I loved the quarter from Facebook (FB). You had terrific accelerated revenue growth. You had number bumps galore. But you didn't have anyone of import change their mind about the stock. There were simply no converts. Those that loved loved, but the fence-sitters took action. And it couldn't sustain the rally.
Apple (AAPL) had what can only be described as the greatest blowout in American history but, again, there were no people who changed their minds that I could see. Just more people anxious to take their profits and go home. If the single best blowout didn't lend itself to a new high rally then what happens to stocks after garden variety blowouts -- admittedly an oxymoron. Most companies couldn't hold a candle to what Apple did, so how can their stocks hold up, let alone go up, by comparison?
Then there are the breathtaking punishments of stocks that truly miss their quarters. The beatings meted out to Qualcomm (QCOM) and SanDisk (SNDK) were extraordinary, but they missed big. Sandisk was emblematic of what you fear most. A preannouncement, a guide down and then a report that called for a further guide-down because of a lost customer. That's how you get a once-loved stock to fall to $75 from $100 and I still don't see buyers.
Or how about the companies that actually did a good number but after currency ended up with an uncertain outlook that called into question their safety? Two reliable companies with quintessential safety stocks, Procter & Gamble (PG) and Johnson & Johnson (JNJ), just didn't deliver what Wall Street wanted and support just vanished. These are big-cap, loved stocks with terrific balance sheets and seasoned CEOs that had begun to really distinguish themselves as long-term turnarounds and that had genuine momentum.
Geez, the momentum just disappeared like air from a helium balloon.
Then, finally, you have situations where genuine "look at me" good corporate news seems to mean nothing. Did anyone even notice that Costco (COST) offered a $5 special dividend last week? It's like it didn't happen. Like it just meant nothing. This is a unique vow of confidence and it was just been overlooked.
In fact, the only stocks that seemed to really fly after good news were those that were most heavily shorted going into the quarter. I saw a big short base building up, for example, in Boeing (BA) because it had missed the last couple of quarters and because the conventional media thought that the company would have to say that lower oil has hurt the order book because airlines could continue to milk their gas guzzlers because of the decline. That bearish theme had become common parlance. However, Boeing said nothing of the sort. Instead, Boeing pointed out that a flush airline with fare increases and full planes is an ideal customer no matter what.
Secondly, Amazon (AMZN) reported a number that shocked people, but more important, talked about how gross margins improved and how the company raised prices for Amazon Prime and all that happened was a dramatic increase in customers.

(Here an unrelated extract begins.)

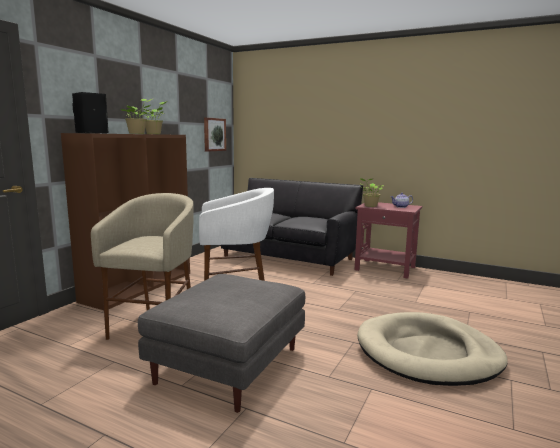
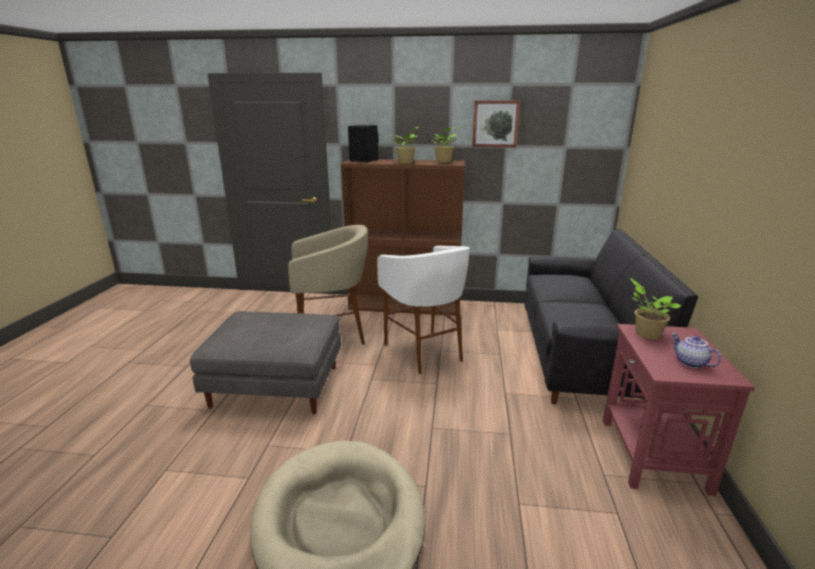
camera: 70 degrees right, 10 degrees up
picture [204,117,226,152] -> picture moved to [472,100,520,147]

The bears are still fighting this one but the narrative has changed for the better.
Lastly, the short squeeze in Netflix (NFLX) powered that stock much much higher than people thought. Make no mistake about it, though, the move was based on a short squeeze as the expectations for Netflix were so high going into the quarter.
No matter. They crushed the sign-ups, crushed the bottom line, and crushed the shorts. That's the kind of story that has legs.
Which brings me to my real conclusion: After last year's magnificent performance, I think a lot of short sellers, as Doug Kass suggests, have left the building. There just seems to be no base of natural buyers, namely those who had bet against a company and then were anxious to cover lest the stock start going up again.
Ultimately, that's how more sellers than buyers manifests itself and how the stocks of even the best companies reporting can't sustain much lift, and the ones that are just delivering or worse, failing to deliver, are just, well history. At least until this now gruesome era is over.